El acero de la prosa
Los peores sibaritas de la glotonería en la edad clásica aspiraban a tener el gaznate alargado como el de las grullas, para disfrutar más tiempo del resbalar hacia dentro del bocado delicioso; pero juntamente querrían deglutirlo y digerirlo en un instante, pues así podrían devorar otra vez con ansia renovada. A menudo los lectores nos encontramos ante una paradoja similar cuando se trata de nuestros autores preferidos: quisiéramos que su lectura durase siempre, imborrable, y a la vez nos gustaría olvidarlos de inmediato para poder leerlos de nuevo como si fuera la primera vez. Una amiga de mi madre había llegado a la conclusión, que juzgo bien fundada, de que la felicidad consistía en inaugurar cada semana una novela de Agatha Christie. Lo malo es que la gran dama del crimen había escrito sólo treinta y dos antes de morir y la amiga de mi madre ya las había leído todas. Pero la gradual amnesia de la edad vino en su ayuda: al terminar de leer la última, comprobó que ya no recordaba la primera, es decir, que podía leerla como si estuviese recién escrita. Así lo hizo y continuó con toda la serie hasta llegar de nuevo a la última, que por entonces tampoco recordaba y disfrutó como antes. Después volvió a empezar y así la conocí, dichosa en su noria policiaca.
ESPLENDOR Y NADA
Félix de Azúa
Leqtor. Barcelona, 2006
278 páginas. 20 euros
Me llevé uno de los grandes
disgustos de mi vida de lector cuando Félix de Azúa interrumpió su colaboración como columnista en la última página de EL PAÍS (disgusto ahora mitigado en parte desde que sigo su blog en El boomeran(g). De modo que pienso hacer con este volumen que antologiza sus colaboraciones lo mismo que la señora antes mencionada hizo con Poirot y Miss Marple: voy a releer cada día una de ellas hasta llegar al final y luego comenzaré por el principio, esperando que, Alzheimer mediante, las disfrutaré una y otra vez como primicias. De Azúa es, sin duda, uno de los dos o tres mejores articulistas de la prensa española actual (también es otras cosas, poeta, novelista, pero atengámonos a lo que aquí interesa). Y no sólo porque escribe realmente bien, es decir, sin la faramalla casticista y altisonante en la que incurren los escritores oficialmente "buenos" (por lo general estomagantes, incluso lo son ocasionalmente algunos de los mejores según el criterio de De Azúa y el mío, como Benet o Ferlosio). Tampoco sólo por su ingenio y por su humor, pues el ingenio y el humor son cualidades estupendas salvo en aquellos que pretenden exhibirlas a toda costa porque carecen de otras. Y ni siquiera primordialmente por su cultura, por su familiaridad con lo que merece conocerse del pasado y del presente en artes o letras, aunque en nuestro habitual panorama de ocurrentes semicultos y de severos dómines atorrantes (que demuestran saberlo todo menos para qué diablos vale saber algo) un escritor en quien la tradición clásica y renovada es fermento de espíritu activo resulta de lo más tonificante.

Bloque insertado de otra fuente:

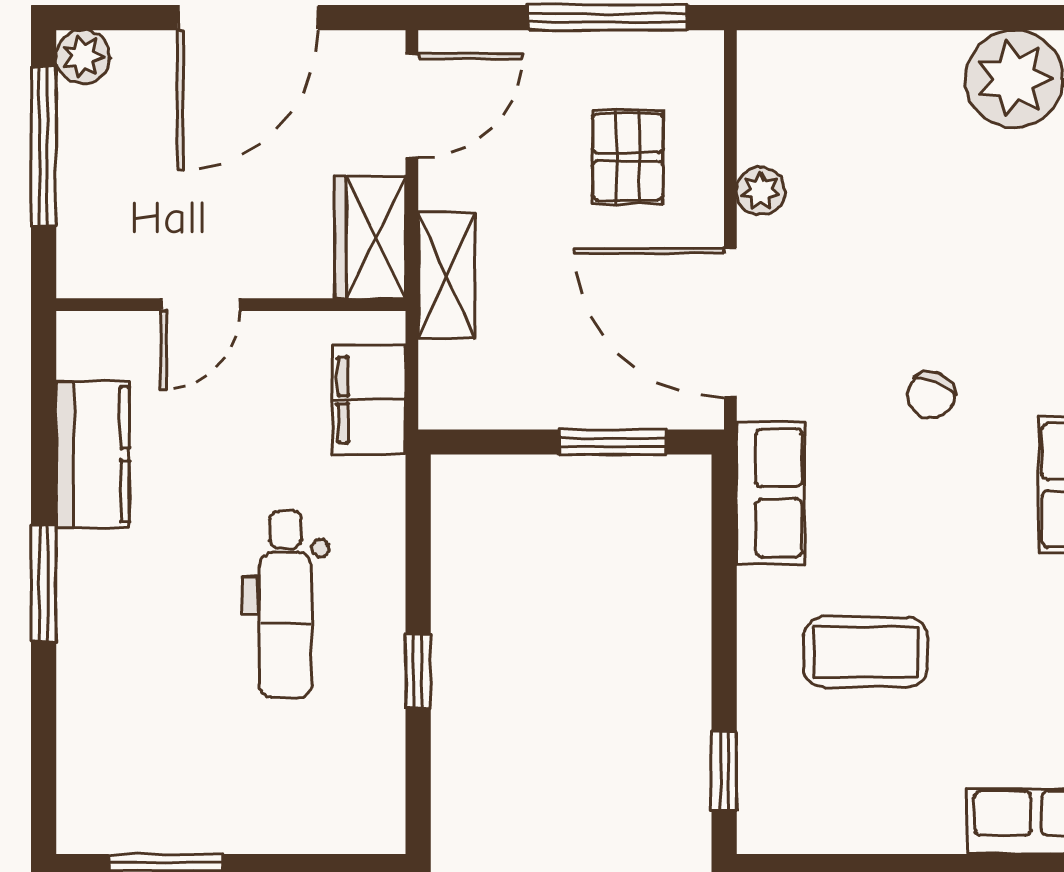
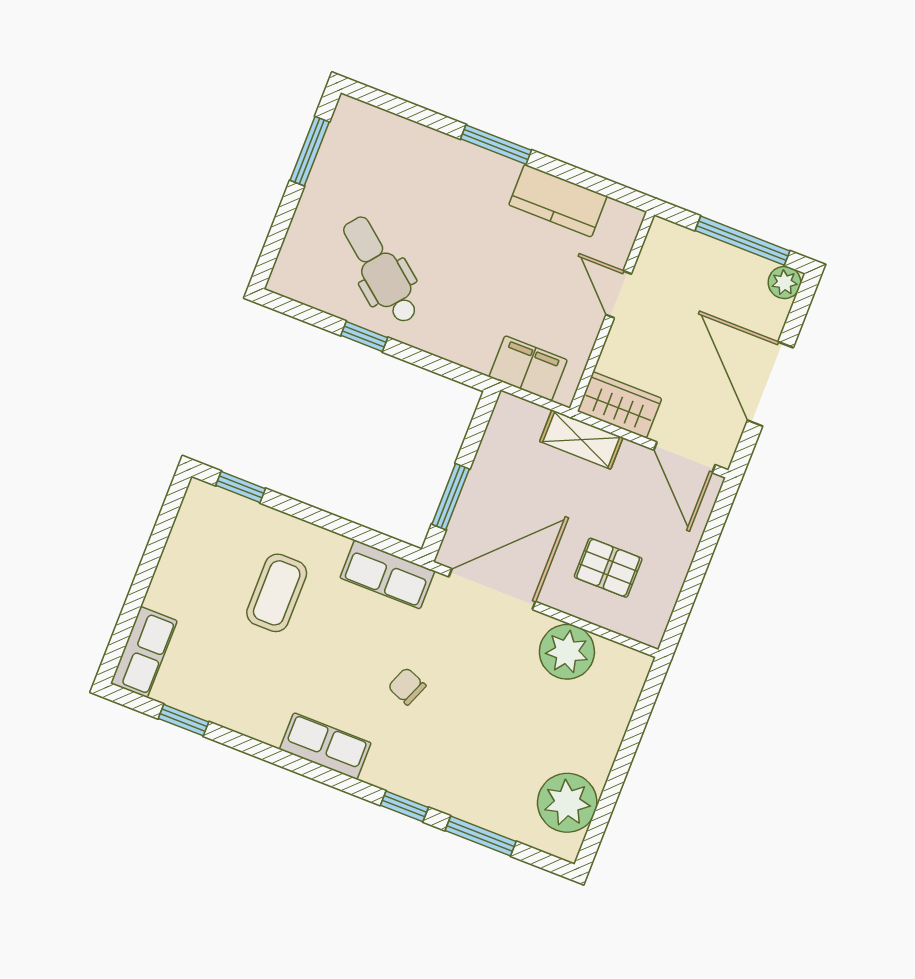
window: (608, 18) -> (691, 587), removed
plant: (761, 191) -> (567, 652), width x1.88, depth x1.88
dental chair: (285, 604) -> (381, 270), moved, turned 39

Además de estas cualidades, las columnas de De Azúa tienen un toque especial, lo que en francés llamarían panache: un alegre y vistoso desenfado, una simpática petulancia. Incluso cuando es más pesimista y negativo -¡mira que puede llegar a serlo!- vibra en el acero de su prosa una carcajada contenida, un tonificante "¡y aún así, tampoco importa demasiado!" que quizá se le escapa hasta cuando se cree de peor humor. Critica desde la ferocidad de la vida, no desde la mustia aniquilación. Por encima de todo, sin embargo, lo que algunos de sus incondicionales más valoramos es algo que él finge no buscar (en el prólogo asegura "lo que persigo, en todo caso, es el placer mismo del ejercicio literario, no el del enunciado verdadero, que es otro tipo de placer muy distinto y de superior intensidad"). Borges señaló un rasgo de las humoradas y paradojas de Oscar Wilde que puede escapar a sus admiradores: que Wilde casi siempre tiene razón. Deslumbrados por la brillantez del estilo (sabido es que en nuestro país elogiar la brillantez de un escritor suele equivaler a poner en duda su exactitud o veracidad) y por la advertencia liminal del propio autor, algunos lectores posmodernos quizá no aprecien lo que en cambio para quienes estamos chapados a la antigua es fundamental: que en muchas ocasiones su juego literario descubre una verdad, olvidada o incómoda. Si no me equivoco, este propicio milagro ocurre más cuando afronta temas políticos o sociales que cuando se recrea en la estética, campo en el que se siente tan feliz que no sabe renunciar a ningún capricho o exageración.
Quien escribe sabe bien que no es capaz de ninguna página perfecta, pero los lectores tenemos la ventaja de poder hallarlas en los demás: así me ocurre a mí en este libro, al leer "Verano", "Amor" o "Hermanos". Seguramente otros lectores avisados sabrán encontrar otras. La nueva editorial que inicia su andadura publicando este libro no podría haberse ganado mejor nuestra gratitud.